More magmatic versus less magmatic oceanic detachment fault zone anatomy

Oceanic detachment faults (ODFs) are critical drivers of plate separation in slow-to-ultraslow spreading mid-ocean ridges (MORs). Numerous previous studies have shown that the anatomy of ODFs varies significantly between more magmatic and nearly amagmatic ridges sections. More magmatic ODFs are typically dome-shaped, corrugated, and face volcanic seafloor on the hanging wall side, while the footwall exhumes upper crustal and mantle-derived rocks, including gabbro, serpentinized peridotite, basaltic breccia, and diabase. In contrast, nearly amagmatic ODFs (e.g., at 64°E Southwest Indian Ridge SWIR) are characterized by long (up to ~95 km) broad and smooth ridges with no visible corrugations in the shipboard bathymetry. These ODFs form in alternate polarity and exhume serpentinized peridotite to the seafloor on both plates. Here, we present the anatomy of the exposed fault zone in the footwall of D1, a young active ODF in the nearly amagmatic 64°35'E region of the SWIR, utilizing shipboard bathymetry, micro-bathymetry, and ROV dive observations to document their footwall geology, deformation patterns, and along-strike variations.

The axial valley wall in the study area corresponds to the footwall of D1, and high-resolution bathymetry shows that it exposes two distinct domains. The western domain displays corrugations similar to those documented in more magmatic, domal ODFs, while the eastern domain is smooth. The western, corrugated domain also displays small offset ESE-trending antithetic normal faults and several hecto-to-kilometers-wide NNE-trending ridges, interpreted as mega-corrugations that formed due to hecto-to-kilometer-scale phacoids between linked fault splays in the detachment damage zone. These ridges and the antithetic minor faults are absent in the smooth eastern domain. Outcrop scale ROV dive observations show one significant difference in the geology of the exposed fault zone between the two domains: in the east, the fault zone comprises up to 10 m-thick intervals of serpentine microbreccia and chrysotile gouge, while in the west, these highly deformed horizons are a few decimeter-thick at the most, surrounding phacoids of less deformed serpentinites and therefore less pervasive at the outcrop scale. These observations suggest a stronger fault and footwall in the corrugated region. Microstructural observations also suggest that hydrous fluids facilitated the formation of the gouges and that non-brittle mechanisms (serpentine dissolution and precipitation) were involved.
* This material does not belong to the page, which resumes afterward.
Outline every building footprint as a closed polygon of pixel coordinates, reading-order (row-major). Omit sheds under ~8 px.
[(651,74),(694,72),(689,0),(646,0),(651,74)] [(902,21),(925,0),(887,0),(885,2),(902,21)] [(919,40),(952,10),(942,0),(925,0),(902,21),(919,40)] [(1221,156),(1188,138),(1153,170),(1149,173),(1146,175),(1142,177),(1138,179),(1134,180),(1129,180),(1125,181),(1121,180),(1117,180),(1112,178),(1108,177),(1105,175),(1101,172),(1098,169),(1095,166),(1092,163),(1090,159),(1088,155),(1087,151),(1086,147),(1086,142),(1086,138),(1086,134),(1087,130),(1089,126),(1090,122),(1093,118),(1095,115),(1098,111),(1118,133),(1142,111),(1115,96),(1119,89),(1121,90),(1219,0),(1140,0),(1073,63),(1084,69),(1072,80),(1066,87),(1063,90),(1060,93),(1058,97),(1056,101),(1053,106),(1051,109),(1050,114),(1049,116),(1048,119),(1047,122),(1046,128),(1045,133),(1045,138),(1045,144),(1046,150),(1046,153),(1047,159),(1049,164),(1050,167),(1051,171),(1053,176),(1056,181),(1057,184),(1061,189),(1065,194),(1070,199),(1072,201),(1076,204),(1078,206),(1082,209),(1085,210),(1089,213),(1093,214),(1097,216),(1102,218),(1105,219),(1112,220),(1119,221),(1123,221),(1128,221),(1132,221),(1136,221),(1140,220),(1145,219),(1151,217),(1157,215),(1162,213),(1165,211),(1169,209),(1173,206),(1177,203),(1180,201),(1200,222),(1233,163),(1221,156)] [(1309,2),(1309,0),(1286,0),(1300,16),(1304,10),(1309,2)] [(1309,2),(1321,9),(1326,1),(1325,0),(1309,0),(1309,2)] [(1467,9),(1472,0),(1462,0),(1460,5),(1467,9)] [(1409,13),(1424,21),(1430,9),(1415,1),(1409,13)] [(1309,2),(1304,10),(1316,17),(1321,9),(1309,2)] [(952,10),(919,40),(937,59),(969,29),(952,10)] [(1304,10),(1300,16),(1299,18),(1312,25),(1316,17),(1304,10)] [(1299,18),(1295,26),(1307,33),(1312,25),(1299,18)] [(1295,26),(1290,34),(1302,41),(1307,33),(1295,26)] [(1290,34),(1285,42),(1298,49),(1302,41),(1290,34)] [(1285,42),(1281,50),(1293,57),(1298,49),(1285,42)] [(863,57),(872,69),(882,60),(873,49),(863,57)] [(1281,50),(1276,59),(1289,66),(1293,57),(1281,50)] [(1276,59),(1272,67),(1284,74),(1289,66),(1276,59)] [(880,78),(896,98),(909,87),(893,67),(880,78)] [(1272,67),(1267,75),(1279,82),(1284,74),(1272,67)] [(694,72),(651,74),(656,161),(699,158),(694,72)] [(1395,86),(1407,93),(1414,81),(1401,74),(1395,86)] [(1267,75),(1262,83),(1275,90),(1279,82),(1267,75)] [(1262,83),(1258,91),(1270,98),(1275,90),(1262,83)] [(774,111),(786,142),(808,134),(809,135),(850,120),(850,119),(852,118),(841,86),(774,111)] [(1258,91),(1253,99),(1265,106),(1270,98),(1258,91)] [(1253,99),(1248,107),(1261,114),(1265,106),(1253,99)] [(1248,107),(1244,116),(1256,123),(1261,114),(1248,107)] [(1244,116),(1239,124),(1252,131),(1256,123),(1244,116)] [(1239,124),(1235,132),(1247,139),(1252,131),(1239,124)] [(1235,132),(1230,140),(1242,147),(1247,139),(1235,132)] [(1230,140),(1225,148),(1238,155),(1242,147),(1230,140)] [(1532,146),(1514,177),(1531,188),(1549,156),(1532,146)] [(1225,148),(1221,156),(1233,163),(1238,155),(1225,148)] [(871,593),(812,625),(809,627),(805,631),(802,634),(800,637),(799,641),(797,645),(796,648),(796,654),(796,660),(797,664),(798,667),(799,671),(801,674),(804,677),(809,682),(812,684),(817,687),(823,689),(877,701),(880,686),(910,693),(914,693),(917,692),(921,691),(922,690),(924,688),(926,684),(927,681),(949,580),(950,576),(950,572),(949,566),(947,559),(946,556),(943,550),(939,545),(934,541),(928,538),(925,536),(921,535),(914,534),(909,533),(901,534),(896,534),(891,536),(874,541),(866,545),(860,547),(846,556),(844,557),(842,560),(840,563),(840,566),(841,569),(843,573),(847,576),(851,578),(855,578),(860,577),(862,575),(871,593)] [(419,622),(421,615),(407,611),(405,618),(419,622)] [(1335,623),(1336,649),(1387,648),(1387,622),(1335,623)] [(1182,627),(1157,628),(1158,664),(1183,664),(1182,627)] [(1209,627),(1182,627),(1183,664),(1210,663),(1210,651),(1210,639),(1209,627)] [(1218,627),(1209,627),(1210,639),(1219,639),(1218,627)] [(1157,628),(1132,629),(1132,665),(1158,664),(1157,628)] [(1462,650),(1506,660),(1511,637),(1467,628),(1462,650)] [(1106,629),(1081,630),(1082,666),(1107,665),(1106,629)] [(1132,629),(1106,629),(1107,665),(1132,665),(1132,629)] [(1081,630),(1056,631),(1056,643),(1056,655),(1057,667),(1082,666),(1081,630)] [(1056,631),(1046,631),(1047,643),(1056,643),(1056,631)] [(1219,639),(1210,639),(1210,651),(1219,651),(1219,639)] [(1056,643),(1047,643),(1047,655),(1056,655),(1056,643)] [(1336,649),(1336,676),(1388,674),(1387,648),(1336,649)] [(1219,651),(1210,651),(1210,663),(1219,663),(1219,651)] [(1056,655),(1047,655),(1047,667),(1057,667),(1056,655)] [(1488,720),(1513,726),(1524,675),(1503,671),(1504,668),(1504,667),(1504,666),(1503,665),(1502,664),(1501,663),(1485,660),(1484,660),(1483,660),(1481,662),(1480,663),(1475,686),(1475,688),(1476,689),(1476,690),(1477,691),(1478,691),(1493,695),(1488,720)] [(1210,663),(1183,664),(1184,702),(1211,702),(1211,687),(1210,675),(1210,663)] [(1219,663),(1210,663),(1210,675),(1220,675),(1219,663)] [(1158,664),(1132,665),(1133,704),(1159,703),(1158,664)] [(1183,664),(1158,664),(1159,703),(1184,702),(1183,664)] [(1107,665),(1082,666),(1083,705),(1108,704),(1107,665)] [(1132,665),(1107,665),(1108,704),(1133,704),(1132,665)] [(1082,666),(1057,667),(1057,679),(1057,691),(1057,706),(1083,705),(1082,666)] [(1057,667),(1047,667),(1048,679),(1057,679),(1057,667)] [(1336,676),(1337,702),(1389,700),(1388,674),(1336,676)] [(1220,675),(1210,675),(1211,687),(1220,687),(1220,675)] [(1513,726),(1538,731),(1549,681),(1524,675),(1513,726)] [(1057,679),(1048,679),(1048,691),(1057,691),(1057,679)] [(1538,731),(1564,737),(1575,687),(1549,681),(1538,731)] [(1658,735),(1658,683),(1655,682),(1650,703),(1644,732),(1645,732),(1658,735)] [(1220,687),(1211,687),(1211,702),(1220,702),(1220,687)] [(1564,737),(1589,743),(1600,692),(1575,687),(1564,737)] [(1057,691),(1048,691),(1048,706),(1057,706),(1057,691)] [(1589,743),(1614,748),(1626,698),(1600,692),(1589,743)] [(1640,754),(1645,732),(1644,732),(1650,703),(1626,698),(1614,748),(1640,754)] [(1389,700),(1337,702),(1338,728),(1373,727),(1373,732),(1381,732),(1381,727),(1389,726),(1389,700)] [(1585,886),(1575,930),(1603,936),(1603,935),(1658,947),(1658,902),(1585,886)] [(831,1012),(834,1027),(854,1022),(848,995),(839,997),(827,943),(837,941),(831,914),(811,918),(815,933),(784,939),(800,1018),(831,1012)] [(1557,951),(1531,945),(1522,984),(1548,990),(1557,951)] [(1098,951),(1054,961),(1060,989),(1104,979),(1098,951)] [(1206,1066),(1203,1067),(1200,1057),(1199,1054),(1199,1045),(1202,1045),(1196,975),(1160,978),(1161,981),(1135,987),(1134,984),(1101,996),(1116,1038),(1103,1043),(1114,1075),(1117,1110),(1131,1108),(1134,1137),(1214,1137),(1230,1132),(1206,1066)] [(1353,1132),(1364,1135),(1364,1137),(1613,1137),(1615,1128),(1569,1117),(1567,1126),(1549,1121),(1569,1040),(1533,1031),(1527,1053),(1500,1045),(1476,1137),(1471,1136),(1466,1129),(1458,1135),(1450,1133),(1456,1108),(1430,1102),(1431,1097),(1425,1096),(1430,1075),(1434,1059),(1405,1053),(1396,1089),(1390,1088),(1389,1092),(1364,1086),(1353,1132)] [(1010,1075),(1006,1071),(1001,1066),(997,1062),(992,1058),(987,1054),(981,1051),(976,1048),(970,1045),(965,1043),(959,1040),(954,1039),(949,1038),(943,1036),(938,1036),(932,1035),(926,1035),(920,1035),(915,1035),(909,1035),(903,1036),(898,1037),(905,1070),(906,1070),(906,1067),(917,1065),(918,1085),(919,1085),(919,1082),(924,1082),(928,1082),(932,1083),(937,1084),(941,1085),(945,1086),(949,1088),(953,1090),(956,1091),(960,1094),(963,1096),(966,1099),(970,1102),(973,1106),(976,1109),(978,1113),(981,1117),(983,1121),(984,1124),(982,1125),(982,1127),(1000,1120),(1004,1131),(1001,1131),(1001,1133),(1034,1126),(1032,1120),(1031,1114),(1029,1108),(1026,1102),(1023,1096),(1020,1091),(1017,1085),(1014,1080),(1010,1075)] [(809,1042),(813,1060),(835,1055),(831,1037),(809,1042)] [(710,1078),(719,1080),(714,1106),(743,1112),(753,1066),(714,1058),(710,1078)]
Compared with more magmatic, domal corrugated ODFs, the smooth eastern part of our study area exposes thicker and more pervasive intervals of cataclastic microbreccia and gouge. In contrast, previous work on domal ODFs shows that strongly deformed intervals there consist mostly of talc±tremolite±chlorite±serpentine schist. Experimental studies suggest that the frictional strength of talc and chrysotile gouge at the sample scale are comparable. However, the gouge outcrops in the eastern part of the D1 footwall are thick and promote the formation of a planar (smooth) exposed fault surface. By contrast, highly deformed talc-bearing schists at domal ODFs are found around meter to decameter-scale phacoids of less deformed rocks, which are probably the cause of the observed corrugations.